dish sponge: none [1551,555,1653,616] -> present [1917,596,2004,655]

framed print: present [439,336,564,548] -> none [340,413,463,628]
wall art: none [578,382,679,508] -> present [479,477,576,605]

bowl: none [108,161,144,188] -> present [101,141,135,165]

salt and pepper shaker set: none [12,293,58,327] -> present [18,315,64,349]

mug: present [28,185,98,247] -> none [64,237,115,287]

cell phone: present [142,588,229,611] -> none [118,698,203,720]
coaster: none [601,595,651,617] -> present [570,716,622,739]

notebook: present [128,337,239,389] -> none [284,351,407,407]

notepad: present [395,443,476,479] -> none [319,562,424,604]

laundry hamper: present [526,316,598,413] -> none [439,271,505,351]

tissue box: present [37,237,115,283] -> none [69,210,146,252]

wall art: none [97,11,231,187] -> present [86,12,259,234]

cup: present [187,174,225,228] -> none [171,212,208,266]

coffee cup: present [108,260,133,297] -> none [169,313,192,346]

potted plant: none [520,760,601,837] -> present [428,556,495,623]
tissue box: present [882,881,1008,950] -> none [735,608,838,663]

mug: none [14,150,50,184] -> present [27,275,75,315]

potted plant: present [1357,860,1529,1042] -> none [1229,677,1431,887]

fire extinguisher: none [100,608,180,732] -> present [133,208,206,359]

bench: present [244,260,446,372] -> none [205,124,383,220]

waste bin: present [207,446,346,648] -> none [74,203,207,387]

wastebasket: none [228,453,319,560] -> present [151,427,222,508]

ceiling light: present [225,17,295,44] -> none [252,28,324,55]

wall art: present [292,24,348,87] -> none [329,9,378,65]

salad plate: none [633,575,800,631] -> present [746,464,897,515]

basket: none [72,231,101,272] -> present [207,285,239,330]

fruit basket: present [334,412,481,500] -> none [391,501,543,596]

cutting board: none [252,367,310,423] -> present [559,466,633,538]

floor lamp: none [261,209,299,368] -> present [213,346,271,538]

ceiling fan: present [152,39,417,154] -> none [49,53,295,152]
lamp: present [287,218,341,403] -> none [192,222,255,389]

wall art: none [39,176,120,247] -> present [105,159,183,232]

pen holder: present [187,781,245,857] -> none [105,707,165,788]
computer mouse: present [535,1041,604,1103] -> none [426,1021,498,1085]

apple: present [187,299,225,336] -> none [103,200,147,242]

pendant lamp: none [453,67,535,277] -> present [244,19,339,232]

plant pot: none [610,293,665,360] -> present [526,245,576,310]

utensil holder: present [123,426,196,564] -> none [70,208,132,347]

## Requirement
Reproduce each entry exactly, with nothing missing.

## Solution to this task
dish sponge: none [1551,555,1653,616] -> present [1917,596,2004,655]

framed print: present [439,336,564,548] -> none [340,413,463,628]
wall art: none [578,382,679,508] -> present [479,477,576,605]

bowl: none [108,161,144,188] -> present [101,141,135,165]

salt and pepper shaker set: none [12,293,58,327] -> present [18,315,64,349]

mug: present [28,185,98,247] -> none [64,237,115,287]

cell phone: present [142,588,229,611] -> none [118,698,203,720]
coaster: none [601,595,651,617] -> present [570,716,622,739]

notebook: present [128,337,239,389] -> none [284,351,407,407]

notepad: present [395,443,476,479] -> none [319,562,424,604]

laundry hamper: present [526,316,598,413] -> none [439,271,505,351]

tissue box: present [37,237,115,283] -> none [69,210,146,252]

wall art: none [97,11,231,187] -> present [86,12,259,234]

cup: present [187,174,225,228] -> none [171,212,208,266]

coffee cup: present [108,260,133,297] -> none [169,313,192,346]

potted plant: none [520,760,601,837] -> present [428,556,495,623]
tissue box: present [882,881,1008,950] -> none [735,608,838,663]

mug: none [14,150,50,184] -> present [27,275,75,315]

potted plant: present [1357,860,1529,1042] -> none [1229,677,1431,887]

fire extinguisher: none [100,608,180,732] -> present [133,208,206,359]

bench: present [244,260,446,372] -> none [205,124,383,220]

waste bin: present [207,446,346,648] -> none [74,203,207,387]

wastebasket: none [228,453,319,560] -> present [151,427,222,508]

ceiling light: present [225,17,295,44] -> none [252,28,324,55]

wall art: present [292,24,348,87] -> none [329,9,378,65]

salad plate: none [633,575,800,631] -> present [746,464,897,515]

basket: none [72,231,101,272] -> present [207,285,239,330]

fruit basket: present [334,412,481,500] -> none [391,501,543,596]

cutting board: none [252,367,310,423] -> present [559,466,633,538]

floor lamp: none [261,209,299,368] -> present [213,346,271,538]

ceiling fan: present [152,39,417,154] -> none [49,53,295,152]
lamp: present [287,218,341,403] -> none [192,222,255,389]

wall art: none [39,176,120,247] -> present [105,159,183,232]

pen holder: present [187,781,245,857] -> none [105,707,165,788]
computer mouse: present [535,1041,604,1103] -> none [426,1021,498,1085]

apple: present [187,299,225,336] -> none [103,200,147,242]

pendant lamp: none [453,67,535,277] -> present [244,19,339,232]

plant pot: none [610,293,665,360] -> present [526,245,576,310]

utensil holder: present [123,426,196,564] -> none [70,208,132,347]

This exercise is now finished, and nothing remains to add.